*** Data provided Section Begins ***

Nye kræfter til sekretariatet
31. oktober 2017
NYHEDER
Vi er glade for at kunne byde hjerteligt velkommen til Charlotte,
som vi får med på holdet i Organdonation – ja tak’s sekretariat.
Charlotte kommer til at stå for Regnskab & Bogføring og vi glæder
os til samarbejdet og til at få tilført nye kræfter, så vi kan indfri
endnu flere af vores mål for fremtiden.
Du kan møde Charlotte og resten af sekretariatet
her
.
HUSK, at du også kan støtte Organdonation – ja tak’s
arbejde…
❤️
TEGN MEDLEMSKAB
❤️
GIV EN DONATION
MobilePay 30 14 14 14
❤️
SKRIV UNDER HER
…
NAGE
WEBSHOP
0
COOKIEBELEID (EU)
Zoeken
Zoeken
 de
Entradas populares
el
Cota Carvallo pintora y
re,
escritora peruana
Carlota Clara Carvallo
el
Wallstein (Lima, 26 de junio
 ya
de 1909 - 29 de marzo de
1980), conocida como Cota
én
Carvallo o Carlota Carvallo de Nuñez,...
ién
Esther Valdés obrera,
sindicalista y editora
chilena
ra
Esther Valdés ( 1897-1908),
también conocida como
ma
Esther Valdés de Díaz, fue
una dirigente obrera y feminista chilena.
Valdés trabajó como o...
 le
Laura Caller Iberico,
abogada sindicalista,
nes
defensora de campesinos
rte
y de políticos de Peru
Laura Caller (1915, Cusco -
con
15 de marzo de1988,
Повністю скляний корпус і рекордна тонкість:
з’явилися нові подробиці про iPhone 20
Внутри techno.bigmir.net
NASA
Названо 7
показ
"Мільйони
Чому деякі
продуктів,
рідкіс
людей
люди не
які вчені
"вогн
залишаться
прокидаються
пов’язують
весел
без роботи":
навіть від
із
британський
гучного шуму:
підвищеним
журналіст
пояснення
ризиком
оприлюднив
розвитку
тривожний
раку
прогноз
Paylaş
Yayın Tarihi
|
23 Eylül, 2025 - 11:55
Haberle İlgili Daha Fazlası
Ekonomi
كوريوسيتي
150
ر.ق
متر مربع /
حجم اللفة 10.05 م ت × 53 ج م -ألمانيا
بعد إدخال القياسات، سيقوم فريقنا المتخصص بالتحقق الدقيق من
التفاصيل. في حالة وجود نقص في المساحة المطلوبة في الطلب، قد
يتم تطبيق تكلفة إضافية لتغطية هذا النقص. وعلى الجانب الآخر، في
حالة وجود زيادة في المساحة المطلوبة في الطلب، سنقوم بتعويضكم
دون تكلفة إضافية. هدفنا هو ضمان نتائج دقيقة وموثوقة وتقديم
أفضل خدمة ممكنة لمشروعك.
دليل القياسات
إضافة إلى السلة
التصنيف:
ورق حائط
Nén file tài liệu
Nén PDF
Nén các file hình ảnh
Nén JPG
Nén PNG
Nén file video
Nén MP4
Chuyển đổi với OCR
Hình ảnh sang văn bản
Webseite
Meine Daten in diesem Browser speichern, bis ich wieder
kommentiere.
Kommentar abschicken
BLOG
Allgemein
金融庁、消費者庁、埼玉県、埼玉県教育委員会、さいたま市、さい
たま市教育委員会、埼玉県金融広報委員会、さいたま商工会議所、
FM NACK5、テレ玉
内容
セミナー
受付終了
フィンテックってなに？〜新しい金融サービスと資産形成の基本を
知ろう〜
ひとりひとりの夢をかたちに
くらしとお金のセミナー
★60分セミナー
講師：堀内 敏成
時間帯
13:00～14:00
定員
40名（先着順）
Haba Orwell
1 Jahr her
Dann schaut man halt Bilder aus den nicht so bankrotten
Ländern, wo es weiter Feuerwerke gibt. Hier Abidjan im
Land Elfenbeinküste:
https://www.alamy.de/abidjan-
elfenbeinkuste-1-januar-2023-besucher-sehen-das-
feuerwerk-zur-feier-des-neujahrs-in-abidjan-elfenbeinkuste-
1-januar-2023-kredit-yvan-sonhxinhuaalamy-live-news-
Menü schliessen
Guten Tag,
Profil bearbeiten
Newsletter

*** Data provided Section Ends ***

» What to work on: An exact copy of every line above is needed.

» Completed exercise:
Nye kræfter til sekretariatet
31. oktober 2017
NYHEDER
Vi er glade for at kunne byde hjerteligt velkommen til Charlotte,
som vi får med på holdet i Organdonation – ja tak’s sekretariat.
Charlotte kommer til at stå for Regnskab & Bogføring og vi glæder
os til samarbejdet og til at få tilført nye kræfter, så vi kan indfri
endnu flere af vores mål for fremtiden.
Du kan møde Charlotte og resten af sekretariatet
her
.
HUSK, at du også kan støtte Organdonation – ja tak’s
arbejde…
❤️
TEGN MEDLEMSKAB
❤️
GIV EN DONATION
MobilePay 30 14 14 14
❤️
SKRIV UNDER HER
…
NAGE
WEBSHOP
0
COOKIEBELEID (EU)
Zoeken
Zoeken
 de
Entradas populares
el
Cota Carvallo pintora y
re,
escritora peruana
Carlota Clara Carvallo
el
Wallstein (Lima, 26 de junio
 ya
de 1909 - 29 de marzo de
1980), conocida como Cota
én
Carvallo o Carlota Carvallo de Nuñez,...
ién
Esther Valdés obrera,
sindicalista y editora
chilena
ra
Esther Valdés ( 1897-1908),
también conocida como
ma
Esther Valdés de Díaz, fue
una dirigente obrera y feminista chilena.
Valdés trabajó como o...
 le
Laura Caller Iberico,
abogada sindicalista,
nes
defensora de campesinos
rte
y de políticos de Peru
Laura Caller (1915, Cusco -
con
15 de marzo de1988,
Повністю скляний корпус і рекордна тонкість:
з’явилися нові подробиці про iPhone 20
Внутри techno.bigmir.net
NASA
Названо 7
показ
"Мільйони
Чому деякі
продуктів,
рідкіс
людей
люди не
які вчені
"вогн
залишаться
прокидаються
пов’язують
весел
без роботи":
навіть від
із
британський
гучного шуму:
підвищеним
журналіст
пояснення
ризиком
оприлюднив
розвитку
тривожний
раку
прогноз
Paylaş
Yayın Tarihi
|
23 Eylül, 2025 - 11:55
Haberle İlgili Daha Fazlası
Ekonomi
كوريوسيتي
150
ر.ق
متر مربع /
حجم اللفة 10.05 م ت × 53 ج م -ألمانيا
بعد إدخال القياسات، سيقوم فريقنا المتخصص بالتحقق الدقيق من
التفاصيل. في حالة وجود نقص في المساحة المطلوبة في الطلب، قد
يتم تطبيق تكلفة إضافية لتغطية هذا النقص. وعلى الجانب الآخر، في
حالة وجود زيادة في المساحة المطلوبة في الطلب، سنقوم بتعويضكم
دون تكلفة إضافية. هدفنا هو ضمان نتائج دقيقة وموثوقة وتقديم
أفضل خدمة ممكنة لمشروعك.
دليل القياسات
إضافة إلى السلة
التصنيف:
ورق حائط
Nén file tài liệu
Nén PDF
Nén các file hình ảnh
Nén JPG
Nén PNG
Nén file video
Nén MP4
Chuyển đổi với OCR
Hình ảnh sang văn bản
Webseite
Meine Daten in diesem Browser speichern, bis ich wieder
kommentiere.
Kommentar abschicken
BLOG
Allgemein
金融庁、消費者庁、埼玉県、埼玉県教育委員会、さいたま市、さい
たま市教育委員会、埼玉県金融広報委員会、さいたま商工会議所、
FM NACK5、テレ玉
内容
セミナー
受付終了
フィンテックってなに？〜新しい金融サービスと資産形成の基本を
知ろう〜
ひとりひとりの夢をかたちに
くらしとお金のセミナー
★60分セミナー
講師：堀内 敏成
時間帯
13:00～14:00
定員
40名（先着順）
Haba Orwell
1 Jahr her
Dann schaut man halt Bilder aus den nicht so bankrotten
Ländern, wo es weiter Feuerwerke gibt. Hier Abidjan im
Land Elfenbeinküste:
https://www.alamy.de/abidjan-
elfenbeinkuste-1-januar-2023-besucher-sehen-das-
feuerwerk-zur-feier-des-neujahrs-in-abidjan-elfenbeinkuste-
1-januar-2023-kredit-yvan-sonhxinhuaalamy-live-news-
Menü schliessen
Guten Tag,
Profil bearbeiten
Newsletter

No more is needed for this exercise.